We tend to use the word “friend” quite carelessly. Any person we have a few conversations with, work with, or “like” on Facebook we call “friend.” This is not necessarily bad, but through it, I believe, we are losing the real meaning of Biblical friendship.

“To become another's friend in the true sense—is to take the other into such close, living fellowship, that his life and ours are knit together as one. It is far more than a pleasant companionship in bright, sunny hours. A genuine friendship—is entirely unselfish. It seeks no benefit or good of its own. It does not love—for what it may receive—but for what it may give. Its aim is "not to be served—but to serve" (Mark 10:45).” J.R. Miller

Do you know how your “friends” are doing? How their hearts are? The spiritual condition of their soul? If we have no idea how our “friend” is doing in their walk with God, what difficult times they are going through, or the sins they struggling with, we have a superficial acquaintance, not a friendship. Maybe friendships are in low supply these days because of the cost of being a friend. Let’s take a moment to count the cost of friendship.

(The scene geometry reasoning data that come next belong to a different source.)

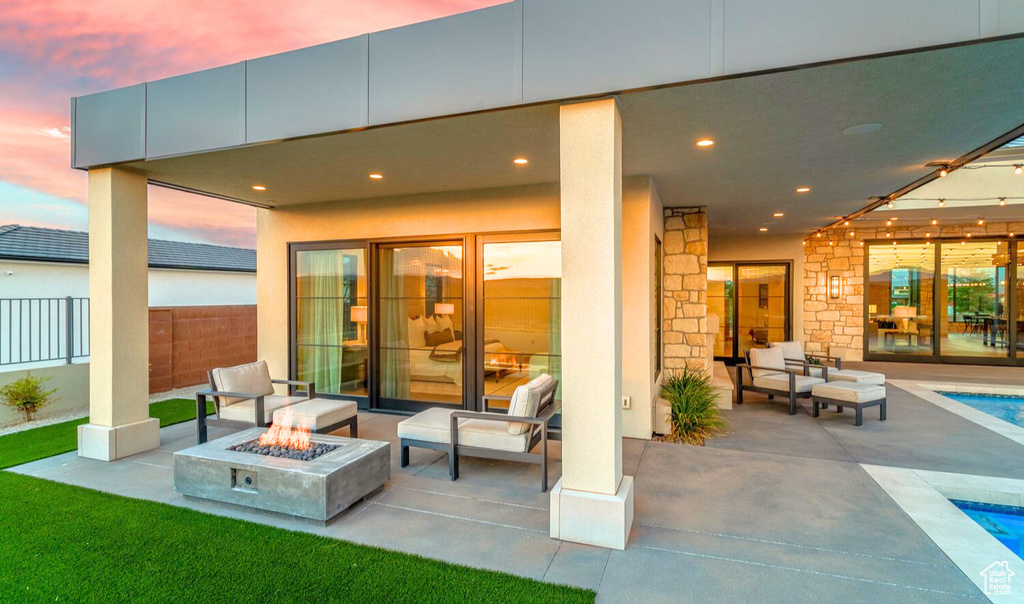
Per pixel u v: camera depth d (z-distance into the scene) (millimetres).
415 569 2650
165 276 10859
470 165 4660
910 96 3027
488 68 3160
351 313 6562
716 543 2963
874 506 3473
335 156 4301
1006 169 8172
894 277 11289
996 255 10688
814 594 2443
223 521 3221
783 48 2609
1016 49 2422
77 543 2914
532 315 5660
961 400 7832
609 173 2941
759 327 10805
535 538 3035
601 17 2906
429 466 4359
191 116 4090
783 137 3822
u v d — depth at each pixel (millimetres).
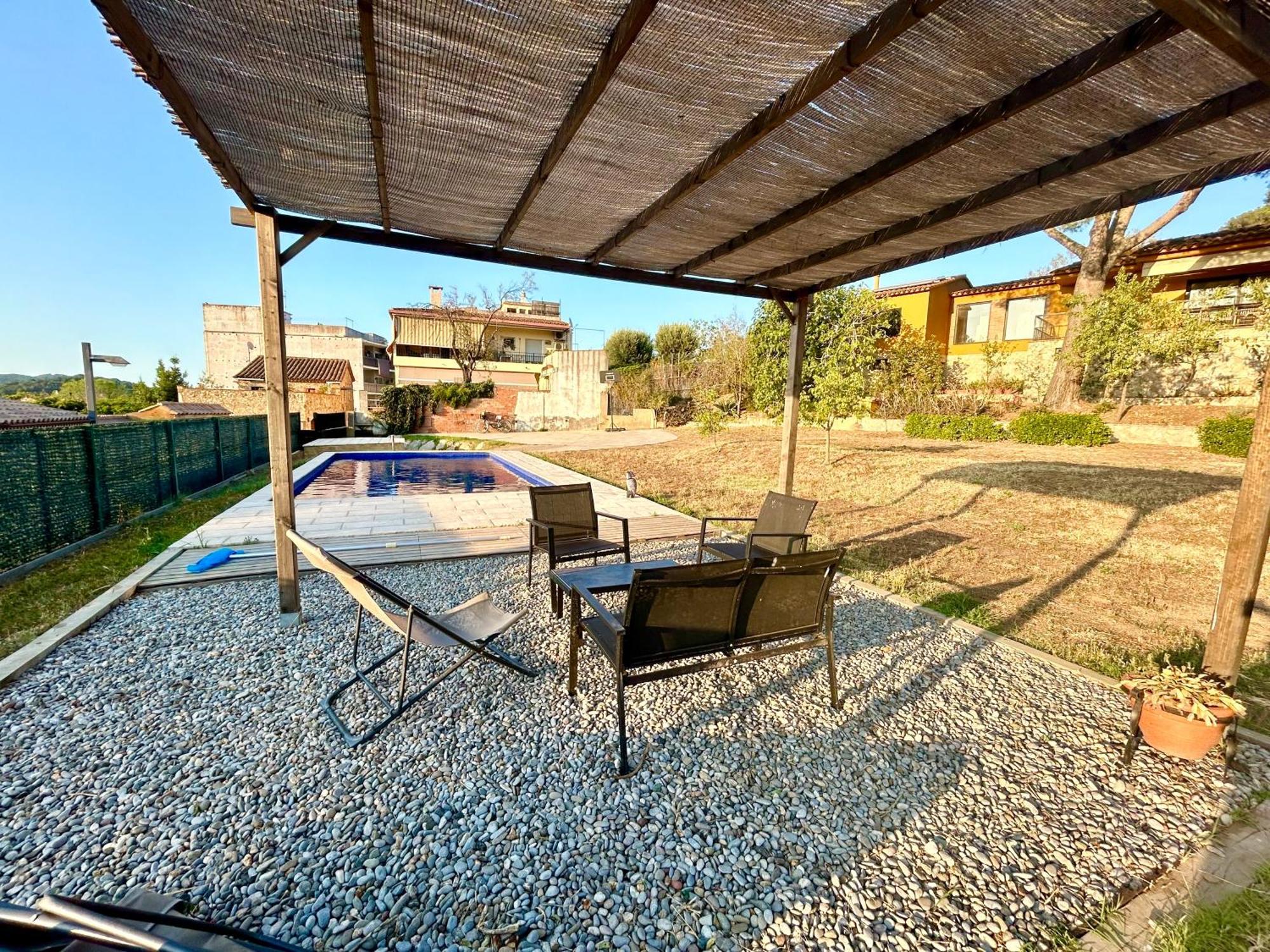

   1.        It costs personal convenience

We often think of friendship as hanging out and having fun. And that’s a part of it. But the test of our love comes when our friend wants to do something, or needs something from us, that is not so fun. This is when we must be willing to put our personal preferences aside and value others as more important than ourselves (Phil. 2:3). Maybe they are going through a hard season and they need us to listen. Perhaps they need a favor that we find difficult to do. Friendship can be a personal inconvenience, but when we call someone friend we are agreeing, as Miller says, to partner with them in life, "for better or for worse”.